Print only the lines that begin at the line containing "Yet, carry on" and end at the last line of the material, both included, without any change.

Data block:
----------
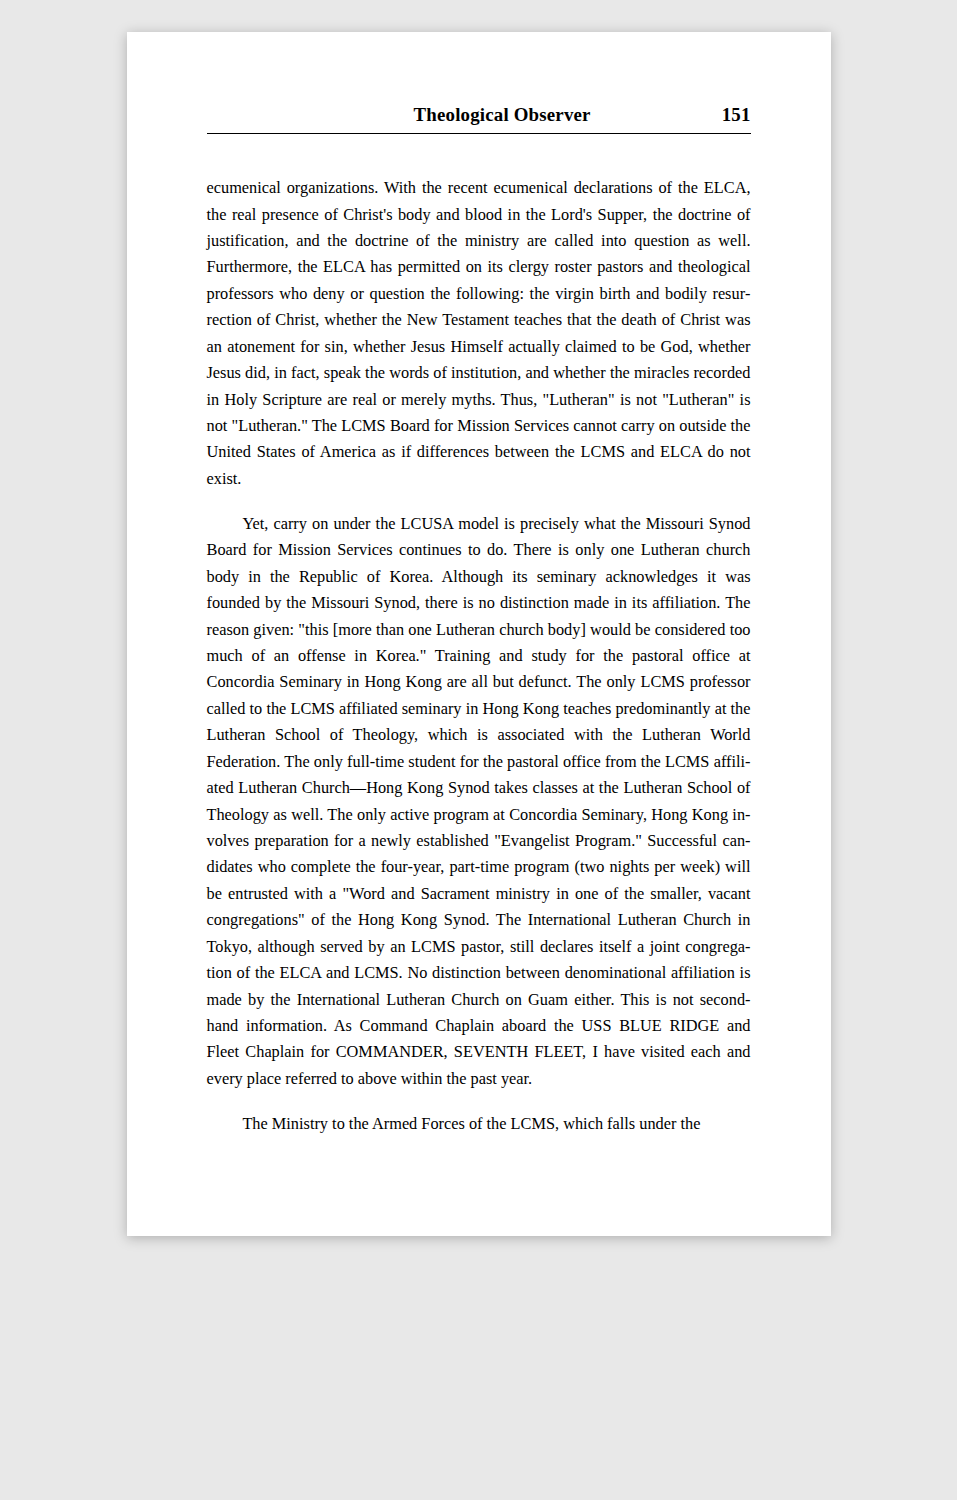Theological Observer 151
ecumenical organizations. With the recent ecumenical declarations of the ELCA, the real presence of Christ's body and blood in the Lord's Supper, the doctrine of justification, and the doctrine of the ministry are called into question as well. Furthermore, the ELCA has permitted on its clergy roster pastors and theological professors who deny or question the following: the virgin birth and bodily resurrection of Christ, whether the New Testament teaches that the death of Christ was an atonement for sin, whether Jesus Himself actually claimed to be God, whether Jesus did, in fact, speak the words of institution, and whether the miracles recorded in Holy Scripture are real or merely myths. Thus, "Lutheran" is not "Lutheran" is not "Lutheran." The LCMS Board for Mission Services cannot carry on outside the United States of America as if differences between the LCMS and ELCA do not exist.
Yet, carry on under the LCUSA model is precisely what the Missouri Synod Board for Mission Services continues to do. There is only one Lutheran church body in the Republic of Korea. Although its seminary acknowledges it was founded by the Missouri Synod, there is no distinction made in its affiliation. The reason given: "this [more than one Lutheran church body] would be considered too much of an offense in Korea." Training and study for the pastoral office at Concordia Seminary in Hong Kong are all but defunct. The only LCMS professor called to the LCMS affiliated seminary in Hong Kong teaches predominantly at the Lutheran School of Theology, which is associated with the Lutheran World Federation. The only full-time student for the pastoral office from the LCMS affiliated Lutheran Church—Hong Kong Synod takes classes at the Lutheran School of Theology as well. The only active program at Concordia Seminary, Hong Kong involves preparation for a newly established "Evangelist Program." Successful candidates who complete the four-year, part-time program (two nights per week) will be entrusted with a "Word and Sacrament ministry in one of the smaller, vacant congregations" of the Hong Kong Synod. The International Lutheran Church in Tokyo, although served by an LCMS pastor, still declares itself a joint congregation of the ELCA and LCMS. No distinction between denominational affiliation is made by the International Lutheran Church on Guam either. This is not second-hand information. As Command Chaplain aboard the USS BLUE RIDGE and Fleet Chaplain for COMMANDER, SEVENTH FLEET, I have visited each and every place referred to above within the past year.
The Ministry to the Armed Forces of the LCMS, which falls under the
----------
Written reply:
Yet, carry on under the LCUSA model is precisely what the Missouri Synod Board for Mission Services continues to do. There is only one Lutheran church body in the Republic of Korea. Although its seminary acknowledges it was founded by the Missouri Synod, there is no distinction made in its affiliation. The reason given: "this [more than one Lutheran church body] would be considered too much of an offense in Korea." Training and study for the pastoral office at Concordia Seminary in Hong Kong are all but defunct. The only LCMS professor called to the LCMS affiliated seminary in Hong Kong teaches predominantly at the Lutheran School of Theology, which is associated with the Lutheran World Federation. The only full-time student for the pastoral office from the LCMS affiliated Lutheran Church—Hong Kong Synod takes classes at the Lutheran School of Theology as well. The only active program at Concordia Seminary, Hong Kong involves preparation for a newly established "Evangelist Program." Successful candidates who complete the four-year, part-time program (two nights per week) will be entrusted with a "Word and Sacrament ministry in one of the smaller, vacant congregations" of the Hong Kong Synod. The International Lutheran Church in Tokyo, although served by an LCMS pastor, still declares itself a joint congregation of the ELCA and LCMS. No distinction between denominational affiliation is made by the International Lutheran Church on Guam either. This is not second-hand information. As Command Chaplain aboard the USS BLUE RIDGE and Fleet Chaplain for COMMANDER, SEVENTH FLEET, I have visited each and every place referred to above within the past year.
The Ministry to the Armed Forces of the LCMS, which falls under the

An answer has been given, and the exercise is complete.